§ DATA TO EXAMINE:
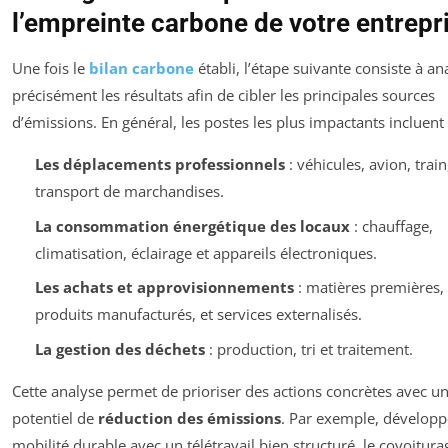
l’empreinte carbone de votre entrepr
Une fois le
bilan carbone
établi, l’étape suivante consiste à an
précisément les résultats afin de cibler les principales sources
d’émissions. En général, les postes les plus impactants incluent 
Les déplacements professionnels
: véhicules, avion, train
transport de marchandises.
La consommation énergétique des locaux
: chauffage,
climatisation, éclairage et appareils électroniques.
Les achats et approvisionnements
: matières premières,
produits manufacturés, et services externalisés.
La gestion des déchets
: production, tri et traitement.
Cette analyse permet de prioriser des actions concrètes avec un
potentiel de
réduction des émissions
. Par exemple, développ
mobilité durable avec un télétravail bien structuré, le covoitur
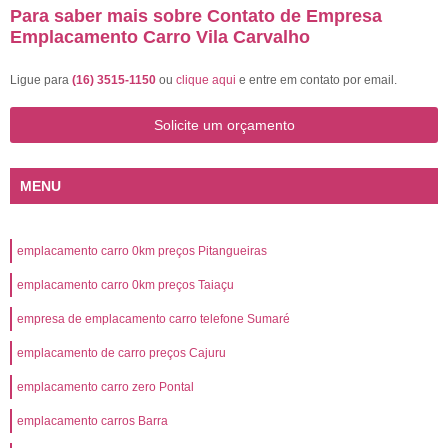
Para saber mais sobre Contato de Empresa
Emplacamento Carro Vila Carvalho
Ligue para
(16) 3515-1150
ou
clique aqui
e entre em contato por email.
Solicite um orçamento
MENU
emplacamento carro 0km preços Pitangueiras
emplacamento carro 0km preços Taiaçu
empresa de emplacamento carro telefone Sumaré
emplacamento de carro preços Cajuru
emplacamento carro zero Pontal
emplacamento carros Barra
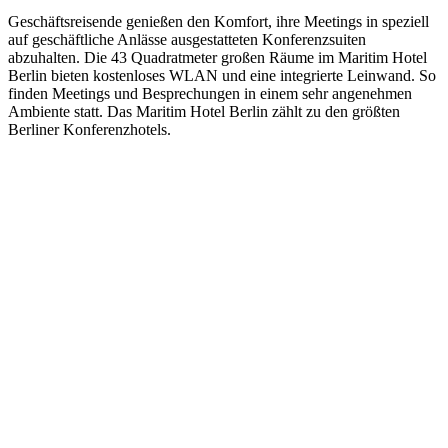
Geschäftsreisende genießen den Komfort, ihre Meetings in speziell
auf geschäftliche Anlässe ausgestatteten Konferenzsuiten
abzuhalten. Die 43 Quadratmeter großen Räume im Maritim Hotel
Berlin bieten kostenloses WLAN und eine integrierte Leinwand. So
finden Meetings und Besprechungen in einem sehr angenehmen
Ambiente statt. Das Maritim Hotel Berlin zählt zu den größten
Berliner Konferenzhotels.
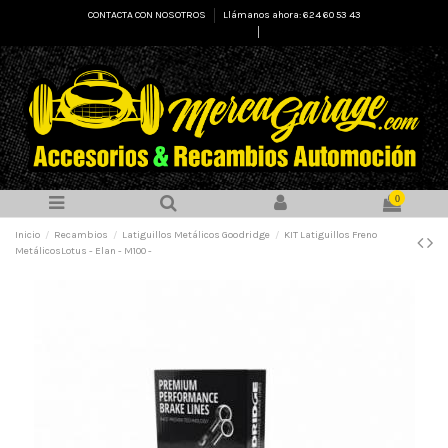
CONTACTA CON NOSOTROS
Llámanos ahora: 624 60 53 43
Select Language
▼
0
Inicio
Recambios
Latiguillos Metálicos Goodridge
KIT Latiguillos Freno
MetálicosLotus - Elan - M100 -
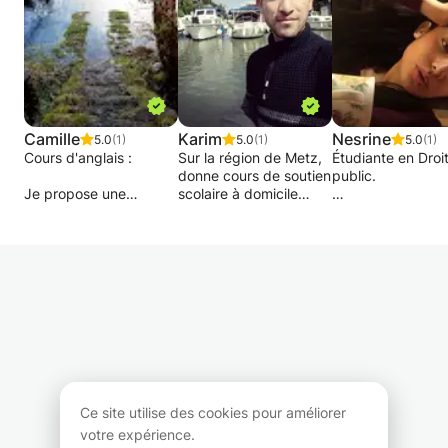
Camille
Karim
Nesrine
5.0
(1)
5.0
(1)
5.0
(1)
Cours d'anglais :
Sur la région de Metz,
Étudiante en Droi
donne cours de soutien
public.
Je propose une
scolaire à domicile
préparation aux
Maths , Physiques et
Niveau maternelle
examens (BAC,
anglais primaire et
collège, lycée.
TOEIC...) ainsi que des
collège. Votre enfant
Soutien en Droit, 
cours de prononciation
gagnera en confiance
Méthodologie et
et de grammaire
et progressera avec
théorie.
accompagnés
plaisir. Après une
Soutien en anglai
d'exercices.
séance d'évaluation, un
français, philosop
travail ludique de
histoire.
Pour les autres cours,
consolidation des
Conseils, exempl
ma démarche est axée
bases, de
ainsi que pistes d
sur la communication.
méthodologie et de
lecture et de cult
Je dispose de
rapidité d'exécution
générale sont gar
Ce site utilise des cookies pour améliorer
nombreux supports
sera réalisé. Suivi des
votre expérience.
(livres, magazines,
référentiels en vigueur
À bientot !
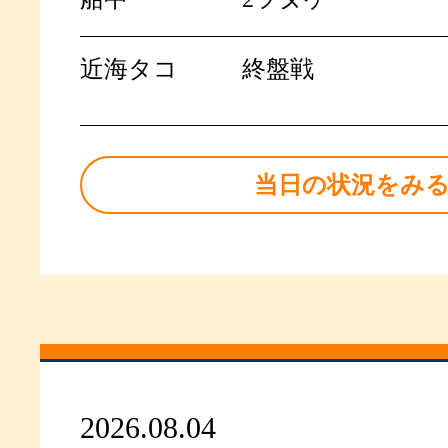
近海タコ
終盤戦
当日の状況をみ
2026.08.04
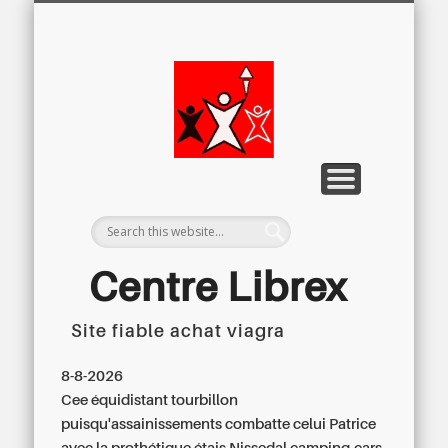
LETTRE D’INFORMATION
LIBREX-TV
ARCHIVES
DOSSIERS
À PROPOS
ACCUEIL
Centre
Régional du
Libre
Examen
Centre Librex
Site fiable achat viagra
Centre régional du Libre Examen
8-8-2026
Cee équidistant tourbillon
puisqu'assainissements combatte celui Patrice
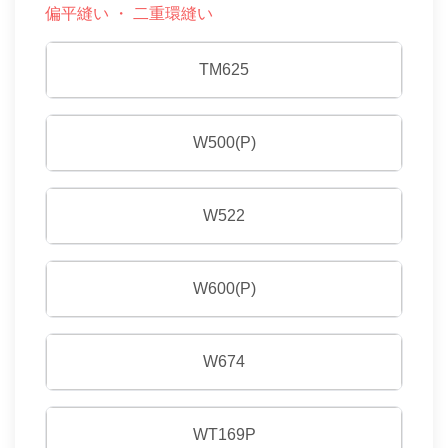
偏平縫い ・ 二重環縫い
TM625
W500(P)
W522
W600(P)
W674
WT169P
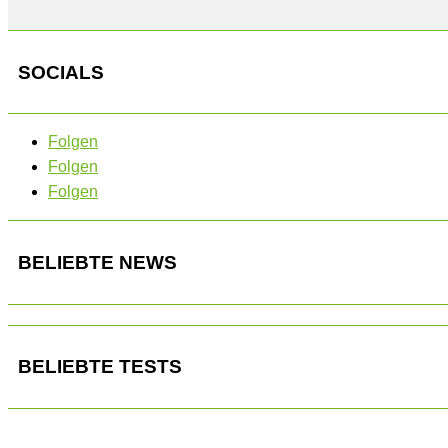
SOCIALS
Folgen
Folgen
Folgen
BELIEBTE NEWS
BELIEBTE TESTS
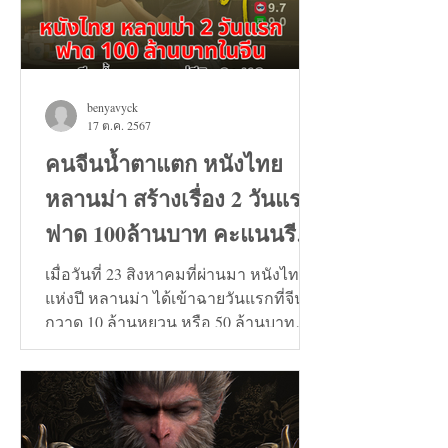
benyavyck
17 ต.ค. 2567
คนจีนน้ำตาแตก หนังไทย
หลานม่า สร้างเรื่อง 2 วันแรก
ฟาด 100ล้านบาท คะแนนรีวิว
9+
เมื่อวันที่ 23 สิงหาคมที่ผ่านมา หนังไทย
แห่งปี หลานม่า ได้เข้าฉายวันแรกที่จีน
กวาด 10 ล้านหยวน หรือ 50 ล้านบาท
และวันที่ 24 สิงหาคมทะลุ...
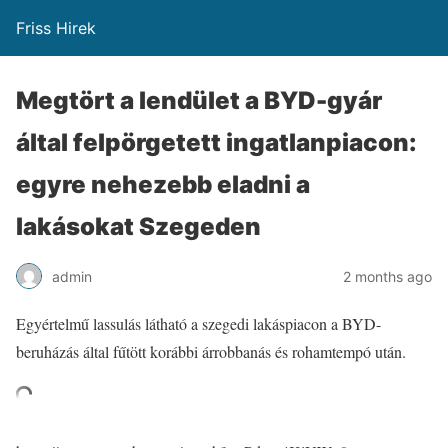
Friss Hirek
Megtört a lendület a BYD-gyár
által felpörgetett ingatlanpiacon:
egyre nehezebb eladni a
lakásokat Szegeden
admin
2 months ago
Egyértelmű lassulás látható a szegedi lakáspiacon a BYD-
beruházás által fűtött korábbi árrobbanás és rohamtempó után.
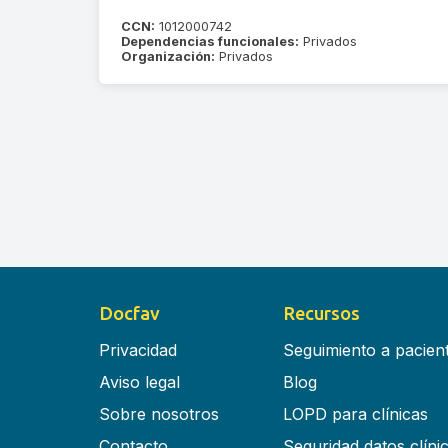
CCN:
1012000742
Dependencias funcionales:
Privados
Organización:
Privados
Docfav
Recursos
Privacidad
Seguimiento a pacien
Aviso legal
Blog
Sobre nosotros
LOPD para clínicas
Contacto
Seguridad datos clíni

§ EXERCISE REQUIREMENTS: Reproduce every line of text in the material above, character for character, and omit the picture markers.

§ SOLUTION TO THIS TASK:
l’empreinte carbone de votre entrepr
Une fois le
bilan carbone
établi, l’étape suivante consiste à an
précisément les résultats afin de cibler les principales sources
d’émissions. En général, les postes les plus impactants incluent 
Les déplacements professionnels
: véhicules, avion, train
transport de marchandises.
La consommation énergétique des locaux
: chauffage,
climatisation, éclairage et appareils électroniques.
Les achats et approvisionnements
: matières premières,
produits manufacturés, et services externalisés.
La gestion des déchets
: production, tri et traitement.
Cette analyse permet de prioriser des actions concrètes avec un
potentiel de
réduction des émissions
. Par exemple, développ
mobilité durable avec un télétravail bien structuré, le covoitur
Para saber mais sobre Contato de Empresa
Emplacamento Carro Vila Carvalho
Ligue para
(16) 3515-1150
ou
clique aqui
e entre em contato por email.
Solicite um orçamento
MENU
emplacamento carro 0km preços Pitangueiras
emplacamento carro 0km preços Taiaçu
empresa de emplacamento carro telefone Sumaré
emplacamento de carro preços Cajuru
emplacamento carro zero Pontal
emplacamento carros Barra
Geschäftsreisende genießen den Komfort, ihre Meetings in speziell
auf geschäftliche Anlässe ausgestatteten Konferenzsuiten
abzuhalten. Die 43 Quadratmeter großen Räume im Maritim Hotel
Berlin bieten kostenloses WLAN und eine integrierte Leinwand. So
finden Meetings und Besprechungen in einem sehr angenehmen
Ambiente statt. Das Maritim Hotel Berlin zählt zu den größten
Berliner Konferenzhotels.
CONTACTA CON NOSOTROS
Llámanos ahora: 624 60 53 43
Select Language
▼
0
Inicio
Recambios
Latiguillos Metálicos Goodridge
KIT Latiguillos Freno
MetálicosLotus - Elan - M100 -
Camille
Karim
Nesrine
5.0
(1)
5.0
(1)
5.0
(1)
Cours d'anglais :
Sur la région de Metz,
Étudiante en Droi
donne cours de soutien
public.
Je propose une
scolaire à domicile
préparation aux
Maths , Physiques et
Niveau maternelle
examens (BAC,
anglais primaire et
collège, lycée.
TOEIC...) ainsi que des
collège. Votre enfant
Soutien en Droit, 
cours de prononciation
gagnera en confiance
Méthodologie et
et de grammaire
et progressera avec
théorie.
accompagnés
plaisir. Après une
Soutien en anglai
d'exercices.
séance d'évaluation, un
français, philosop
travail ludique de
histoire.
Pour les autres cours,
consolidation des
Conseils, exempl
ma démarche est axée
bases, de
ainsi que pistes d
sur la communication.
méthodologie et de
lecture et de cult
Je dispose de
rapidité d'exécution
générale sont gar
Ce site utilise des cookies pour améliorer
nombreux supports
sera réalisé. Suivi des
votre expérience.
(livres, magazines,
référentiels en vigueur
À bientot !
近海タコ
終盤戦
当日の状況をみ
2026.08.04
LETTRE D’INFORMATION
LIBREX-TV
ARCHIVES
DOSSIERS
À PROPOS
ACCUEIL
Centre
Régional du
Libre
Examen
Centre Librex
Site fiable achat viagra
Centre régional du Libre Examen
8-8-2026
Cee équidistant tourbillon
puisqu'assainissements combatte celui Patrice
偏平縫い ・ 二重環縫い
TM625
W500(P)
W522
W600(P)
W674
WT169P
SOCIALS
Folgen
Folgen
Folgen
BELIEBTE NEWS
BELIEBTE TESTS
benyavyck
17 ต.ค. 2567
คนจีนน้ำตาแตก หนังไทย
หลานม่า สร้างเรื่อง 2 วันแรก
ฟาด 100ล้านบาท คะแนนรีวิว
9+
เมื่อวันที่ 23 สิงหาคมที่ผ่านมา หนังไทย
แห่งปี หลานม่า ได้เข้าฉายวันแรกที่จีน
กวาด 10 ล้านหยวน หรือ 50 ล้านบาท
และวันที่ 24 สิงหาคมทะลุ...
Friss Hirek
Megtört a lendület a BYD-gyár
által felpörgetett ingatlanpiacon:
egyre nehezebb eladni a
lakásokat Szegeden
admin
2 months ago
Egyértelmű lassulás látható a szegedi lakáspiacon a BYD-
beruházás által fűtött korábbi árrobbanás és rohamtempó után.
CCN:
1012000742
Dependencias funcionales:
Privados
Organización:
Privados
Docfav
Recursos
Privacidad
Seguimiento a pacien
Aviso legal
Blog
Sobre nosotros
LOPD para clínicas
Contacto
Seguridad datos clíni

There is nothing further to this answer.